*Work order*.
What lines of the material below include the string "OAuth"? Copy all of them.
**** The records ****
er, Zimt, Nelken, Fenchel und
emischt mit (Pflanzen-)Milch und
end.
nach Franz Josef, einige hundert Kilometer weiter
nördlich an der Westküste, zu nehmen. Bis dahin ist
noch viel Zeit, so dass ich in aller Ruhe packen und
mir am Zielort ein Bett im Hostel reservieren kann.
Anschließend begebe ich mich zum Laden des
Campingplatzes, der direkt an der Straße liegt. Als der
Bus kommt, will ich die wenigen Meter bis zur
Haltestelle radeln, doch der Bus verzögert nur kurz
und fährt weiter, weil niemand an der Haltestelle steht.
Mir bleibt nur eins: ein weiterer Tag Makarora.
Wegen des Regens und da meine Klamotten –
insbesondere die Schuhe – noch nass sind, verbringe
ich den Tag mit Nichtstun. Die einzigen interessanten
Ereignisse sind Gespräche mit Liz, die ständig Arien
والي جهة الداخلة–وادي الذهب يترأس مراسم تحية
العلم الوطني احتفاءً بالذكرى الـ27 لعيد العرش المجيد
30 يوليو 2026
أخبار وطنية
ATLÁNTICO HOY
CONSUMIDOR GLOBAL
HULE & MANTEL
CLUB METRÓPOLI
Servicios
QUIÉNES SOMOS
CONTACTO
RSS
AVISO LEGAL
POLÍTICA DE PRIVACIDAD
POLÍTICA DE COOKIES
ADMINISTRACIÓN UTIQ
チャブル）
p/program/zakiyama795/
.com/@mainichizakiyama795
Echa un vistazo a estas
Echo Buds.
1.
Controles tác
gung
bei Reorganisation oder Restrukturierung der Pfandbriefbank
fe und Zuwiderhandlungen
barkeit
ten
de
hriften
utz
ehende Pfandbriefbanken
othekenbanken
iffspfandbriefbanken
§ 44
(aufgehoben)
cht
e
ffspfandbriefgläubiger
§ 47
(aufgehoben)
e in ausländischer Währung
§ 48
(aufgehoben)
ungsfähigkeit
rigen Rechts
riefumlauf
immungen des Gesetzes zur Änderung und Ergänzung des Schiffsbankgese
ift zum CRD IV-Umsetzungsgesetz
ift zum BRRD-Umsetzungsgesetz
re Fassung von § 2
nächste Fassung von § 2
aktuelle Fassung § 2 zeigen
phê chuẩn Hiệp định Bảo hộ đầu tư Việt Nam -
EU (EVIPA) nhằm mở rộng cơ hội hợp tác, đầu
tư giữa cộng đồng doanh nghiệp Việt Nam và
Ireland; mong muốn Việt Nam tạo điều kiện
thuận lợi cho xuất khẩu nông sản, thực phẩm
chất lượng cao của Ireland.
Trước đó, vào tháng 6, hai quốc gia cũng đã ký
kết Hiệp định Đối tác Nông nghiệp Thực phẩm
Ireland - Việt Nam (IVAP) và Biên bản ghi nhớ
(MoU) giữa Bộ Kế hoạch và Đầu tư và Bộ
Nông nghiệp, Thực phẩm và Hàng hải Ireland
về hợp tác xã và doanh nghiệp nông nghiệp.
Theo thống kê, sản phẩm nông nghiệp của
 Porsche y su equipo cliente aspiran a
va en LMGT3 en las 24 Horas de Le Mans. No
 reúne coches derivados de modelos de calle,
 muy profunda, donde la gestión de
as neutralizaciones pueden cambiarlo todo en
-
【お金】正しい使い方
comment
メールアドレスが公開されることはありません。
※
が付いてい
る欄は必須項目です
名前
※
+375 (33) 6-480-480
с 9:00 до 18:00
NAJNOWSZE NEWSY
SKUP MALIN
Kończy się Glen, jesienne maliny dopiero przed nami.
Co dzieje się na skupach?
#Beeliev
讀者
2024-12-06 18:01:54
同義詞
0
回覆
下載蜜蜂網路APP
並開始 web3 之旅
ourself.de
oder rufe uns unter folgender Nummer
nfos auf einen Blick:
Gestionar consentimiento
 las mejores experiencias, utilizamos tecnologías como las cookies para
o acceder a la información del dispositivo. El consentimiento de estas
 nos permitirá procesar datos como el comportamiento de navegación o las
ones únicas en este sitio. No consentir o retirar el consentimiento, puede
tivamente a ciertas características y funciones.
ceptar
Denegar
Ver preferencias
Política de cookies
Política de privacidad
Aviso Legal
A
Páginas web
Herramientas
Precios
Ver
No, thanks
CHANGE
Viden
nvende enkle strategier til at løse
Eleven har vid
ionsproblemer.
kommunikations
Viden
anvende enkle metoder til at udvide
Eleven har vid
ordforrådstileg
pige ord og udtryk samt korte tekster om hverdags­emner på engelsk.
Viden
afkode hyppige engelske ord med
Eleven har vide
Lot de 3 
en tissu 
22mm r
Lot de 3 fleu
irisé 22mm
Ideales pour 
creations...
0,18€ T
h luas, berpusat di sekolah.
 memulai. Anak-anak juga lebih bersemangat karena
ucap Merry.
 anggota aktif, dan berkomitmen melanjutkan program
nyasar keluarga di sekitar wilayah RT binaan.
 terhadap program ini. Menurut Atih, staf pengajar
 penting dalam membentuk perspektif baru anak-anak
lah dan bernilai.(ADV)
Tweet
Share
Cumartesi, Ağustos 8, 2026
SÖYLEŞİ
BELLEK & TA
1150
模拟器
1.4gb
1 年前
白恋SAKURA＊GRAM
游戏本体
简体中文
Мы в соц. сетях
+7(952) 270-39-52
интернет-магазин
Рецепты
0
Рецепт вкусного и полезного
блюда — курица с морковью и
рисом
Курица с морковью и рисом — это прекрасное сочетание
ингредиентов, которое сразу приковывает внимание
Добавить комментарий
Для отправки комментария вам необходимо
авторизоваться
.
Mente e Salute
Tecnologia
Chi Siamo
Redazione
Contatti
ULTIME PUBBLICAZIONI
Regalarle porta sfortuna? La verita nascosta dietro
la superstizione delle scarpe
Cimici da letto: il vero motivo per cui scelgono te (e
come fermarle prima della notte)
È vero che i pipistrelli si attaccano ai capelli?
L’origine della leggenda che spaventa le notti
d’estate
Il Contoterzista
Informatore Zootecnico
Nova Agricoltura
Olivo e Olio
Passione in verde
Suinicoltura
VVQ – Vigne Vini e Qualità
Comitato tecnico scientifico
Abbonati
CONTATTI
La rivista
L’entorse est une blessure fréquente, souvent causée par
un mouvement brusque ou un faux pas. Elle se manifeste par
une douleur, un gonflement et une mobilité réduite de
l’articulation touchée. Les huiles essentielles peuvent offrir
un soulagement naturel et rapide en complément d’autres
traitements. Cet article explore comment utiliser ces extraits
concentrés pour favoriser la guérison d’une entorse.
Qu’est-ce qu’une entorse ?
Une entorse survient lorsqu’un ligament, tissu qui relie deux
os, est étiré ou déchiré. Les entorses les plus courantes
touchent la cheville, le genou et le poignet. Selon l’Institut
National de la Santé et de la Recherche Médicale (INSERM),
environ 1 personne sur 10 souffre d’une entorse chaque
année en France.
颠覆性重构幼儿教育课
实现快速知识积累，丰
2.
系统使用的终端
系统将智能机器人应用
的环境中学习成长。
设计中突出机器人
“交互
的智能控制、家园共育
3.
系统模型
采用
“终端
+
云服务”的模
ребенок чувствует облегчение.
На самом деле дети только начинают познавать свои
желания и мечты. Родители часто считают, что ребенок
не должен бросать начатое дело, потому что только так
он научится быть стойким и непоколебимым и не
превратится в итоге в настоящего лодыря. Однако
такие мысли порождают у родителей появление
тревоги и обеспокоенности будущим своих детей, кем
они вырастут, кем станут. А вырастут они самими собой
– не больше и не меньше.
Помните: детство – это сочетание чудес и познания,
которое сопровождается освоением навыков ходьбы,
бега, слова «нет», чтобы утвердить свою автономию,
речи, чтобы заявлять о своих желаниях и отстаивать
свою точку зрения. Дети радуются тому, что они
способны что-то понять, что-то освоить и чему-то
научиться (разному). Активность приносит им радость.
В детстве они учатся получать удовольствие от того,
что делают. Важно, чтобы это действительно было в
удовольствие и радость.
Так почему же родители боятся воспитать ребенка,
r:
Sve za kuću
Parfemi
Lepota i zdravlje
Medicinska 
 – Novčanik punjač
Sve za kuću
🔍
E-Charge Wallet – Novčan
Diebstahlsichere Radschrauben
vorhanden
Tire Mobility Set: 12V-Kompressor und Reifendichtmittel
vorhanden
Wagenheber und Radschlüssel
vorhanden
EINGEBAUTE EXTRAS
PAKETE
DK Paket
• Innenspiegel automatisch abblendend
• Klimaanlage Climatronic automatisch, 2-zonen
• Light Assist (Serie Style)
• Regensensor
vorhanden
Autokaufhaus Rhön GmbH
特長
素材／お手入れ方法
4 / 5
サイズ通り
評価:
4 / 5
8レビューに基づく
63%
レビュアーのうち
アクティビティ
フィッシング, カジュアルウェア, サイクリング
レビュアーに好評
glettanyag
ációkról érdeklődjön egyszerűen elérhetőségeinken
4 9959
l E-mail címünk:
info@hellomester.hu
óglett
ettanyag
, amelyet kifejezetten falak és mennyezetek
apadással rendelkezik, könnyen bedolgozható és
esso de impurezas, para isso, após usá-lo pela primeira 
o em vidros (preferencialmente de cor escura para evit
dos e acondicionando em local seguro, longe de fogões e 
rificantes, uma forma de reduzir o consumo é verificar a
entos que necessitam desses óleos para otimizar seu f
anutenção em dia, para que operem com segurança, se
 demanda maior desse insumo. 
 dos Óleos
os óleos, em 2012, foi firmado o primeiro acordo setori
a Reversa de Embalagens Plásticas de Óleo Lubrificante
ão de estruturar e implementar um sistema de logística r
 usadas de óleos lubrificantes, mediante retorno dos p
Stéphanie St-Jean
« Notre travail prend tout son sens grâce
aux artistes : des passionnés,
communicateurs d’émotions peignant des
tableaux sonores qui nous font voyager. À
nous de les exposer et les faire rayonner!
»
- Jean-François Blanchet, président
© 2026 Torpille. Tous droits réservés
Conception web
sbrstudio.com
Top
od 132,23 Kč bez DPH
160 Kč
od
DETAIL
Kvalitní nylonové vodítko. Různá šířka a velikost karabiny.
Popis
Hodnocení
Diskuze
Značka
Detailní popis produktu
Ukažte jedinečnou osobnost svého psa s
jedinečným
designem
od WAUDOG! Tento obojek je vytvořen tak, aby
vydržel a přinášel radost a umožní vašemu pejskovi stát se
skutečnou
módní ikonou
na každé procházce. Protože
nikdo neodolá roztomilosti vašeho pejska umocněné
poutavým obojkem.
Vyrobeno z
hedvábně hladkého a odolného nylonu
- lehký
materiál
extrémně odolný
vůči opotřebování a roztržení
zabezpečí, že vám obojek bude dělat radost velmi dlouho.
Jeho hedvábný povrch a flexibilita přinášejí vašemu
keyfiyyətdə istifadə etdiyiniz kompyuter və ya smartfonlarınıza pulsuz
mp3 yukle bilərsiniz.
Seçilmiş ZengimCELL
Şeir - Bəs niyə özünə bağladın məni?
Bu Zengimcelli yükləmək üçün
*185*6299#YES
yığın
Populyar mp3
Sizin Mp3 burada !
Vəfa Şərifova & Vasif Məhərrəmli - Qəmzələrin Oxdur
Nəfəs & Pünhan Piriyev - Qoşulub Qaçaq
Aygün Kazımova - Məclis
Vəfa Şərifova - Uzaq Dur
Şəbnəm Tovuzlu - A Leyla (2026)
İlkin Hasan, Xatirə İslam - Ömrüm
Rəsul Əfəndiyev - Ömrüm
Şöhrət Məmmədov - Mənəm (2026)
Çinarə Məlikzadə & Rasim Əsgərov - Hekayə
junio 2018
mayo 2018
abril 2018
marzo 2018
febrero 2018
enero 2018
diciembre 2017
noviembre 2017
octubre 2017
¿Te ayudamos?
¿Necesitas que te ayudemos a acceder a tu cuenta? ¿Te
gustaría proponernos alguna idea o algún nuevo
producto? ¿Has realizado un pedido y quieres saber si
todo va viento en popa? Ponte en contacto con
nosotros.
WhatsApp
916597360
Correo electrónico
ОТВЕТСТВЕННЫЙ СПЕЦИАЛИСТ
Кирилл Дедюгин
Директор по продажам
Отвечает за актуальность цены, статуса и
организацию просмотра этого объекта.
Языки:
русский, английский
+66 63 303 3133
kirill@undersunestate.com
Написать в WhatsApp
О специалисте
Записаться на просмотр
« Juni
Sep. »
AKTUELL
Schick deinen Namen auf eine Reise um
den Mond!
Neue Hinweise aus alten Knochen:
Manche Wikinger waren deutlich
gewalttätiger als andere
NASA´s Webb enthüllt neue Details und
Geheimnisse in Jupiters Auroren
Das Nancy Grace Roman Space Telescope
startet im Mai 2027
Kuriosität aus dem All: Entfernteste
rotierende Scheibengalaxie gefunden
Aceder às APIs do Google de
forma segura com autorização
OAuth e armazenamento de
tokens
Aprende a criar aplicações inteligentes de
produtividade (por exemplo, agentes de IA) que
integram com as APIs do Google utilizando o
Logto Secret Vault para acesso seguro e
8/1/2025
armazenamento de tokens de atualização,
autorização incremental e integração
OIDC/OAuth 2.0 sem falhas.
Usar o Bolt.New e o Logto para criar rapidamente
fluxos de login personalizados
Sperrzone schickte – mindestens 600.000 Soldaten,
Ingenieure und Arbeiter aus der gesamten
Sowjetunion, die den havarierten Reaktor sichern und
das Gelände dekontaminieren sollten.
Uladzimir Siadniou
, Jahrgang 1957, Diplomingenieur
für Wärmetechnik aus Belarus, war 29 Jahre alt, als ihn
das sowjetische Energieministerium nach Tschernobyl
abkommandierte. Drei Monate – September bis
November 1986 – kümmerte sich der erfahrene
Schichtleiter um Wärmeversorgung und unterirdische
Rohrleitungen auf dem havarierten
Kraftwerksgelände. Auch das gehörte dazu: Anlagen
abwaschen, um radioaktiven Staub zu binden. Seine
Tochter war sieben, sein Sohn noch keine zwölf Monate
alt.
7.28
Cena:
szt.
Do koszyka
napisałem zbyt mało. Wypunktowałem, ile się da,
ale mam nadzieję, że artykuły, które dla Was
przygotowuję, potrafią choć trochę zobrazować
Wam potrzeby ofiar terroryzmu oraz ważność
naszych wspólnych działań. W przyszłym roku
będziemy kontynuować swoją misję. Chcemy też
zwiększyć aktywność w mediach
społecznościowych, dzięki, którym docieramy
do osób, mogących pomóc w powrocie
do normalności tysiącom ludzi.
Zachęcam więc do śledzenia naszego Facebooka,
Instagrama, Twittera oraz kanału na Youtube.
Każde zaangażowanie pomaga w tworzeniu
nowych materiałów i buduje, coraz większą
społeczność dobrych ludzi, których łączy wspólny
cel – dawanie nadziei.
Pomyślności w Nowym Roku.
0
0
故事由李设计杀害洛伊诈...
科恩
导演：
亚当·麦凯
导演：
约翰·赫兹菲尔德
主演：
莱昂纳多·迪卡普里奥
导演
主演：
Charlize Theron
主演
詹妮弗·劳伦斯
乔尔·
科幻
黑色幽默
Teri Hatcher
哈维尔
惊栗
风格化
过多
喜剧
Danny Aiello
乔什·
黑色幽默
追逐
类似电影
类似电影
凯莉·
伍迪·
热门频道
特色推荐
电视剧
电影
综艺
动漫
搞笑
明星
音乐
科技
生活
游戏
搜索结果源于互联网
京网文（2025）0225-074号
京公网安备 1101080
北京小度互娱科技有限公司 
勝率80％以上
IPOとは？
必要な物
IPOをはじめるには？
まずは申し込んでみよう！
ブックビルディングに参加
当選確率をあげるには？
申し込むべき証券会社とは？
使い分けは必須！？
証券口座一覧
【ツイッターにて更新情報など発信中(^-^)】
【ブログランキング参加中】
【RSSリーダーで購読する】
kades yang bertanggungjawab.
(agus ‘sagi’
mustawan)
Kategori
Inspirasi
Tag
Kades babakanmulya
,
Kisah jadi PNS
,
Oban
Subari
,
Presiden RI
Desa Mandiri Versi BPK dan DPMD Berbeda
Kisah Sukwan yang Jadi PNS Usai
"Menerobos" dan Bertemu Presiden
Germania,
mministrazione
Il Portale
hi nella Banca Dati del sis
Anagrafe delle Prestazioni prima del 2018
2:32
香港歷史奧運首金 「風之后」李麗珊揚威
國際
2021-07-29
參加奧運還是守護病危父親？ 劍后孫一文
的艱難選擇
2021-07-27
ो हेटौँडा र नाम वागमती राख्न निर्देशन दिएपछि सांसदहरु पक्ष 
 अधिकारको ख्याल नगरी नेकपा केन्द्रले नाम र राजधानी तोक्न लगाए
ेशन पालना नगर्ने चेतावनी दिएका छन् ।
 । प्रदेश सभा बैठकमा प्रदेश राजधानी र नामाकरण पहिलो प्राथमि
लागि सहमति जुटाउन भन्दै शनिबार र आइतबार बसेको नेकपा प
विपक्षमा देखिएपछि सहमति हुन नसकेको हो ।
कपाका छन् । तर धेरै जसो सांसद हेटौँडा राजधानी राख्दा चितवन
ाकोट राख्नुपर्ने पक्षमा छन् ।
****
*Answer section*.
OAuth e armazenamento de
OIDC/OAuth 2.0 sem falhas.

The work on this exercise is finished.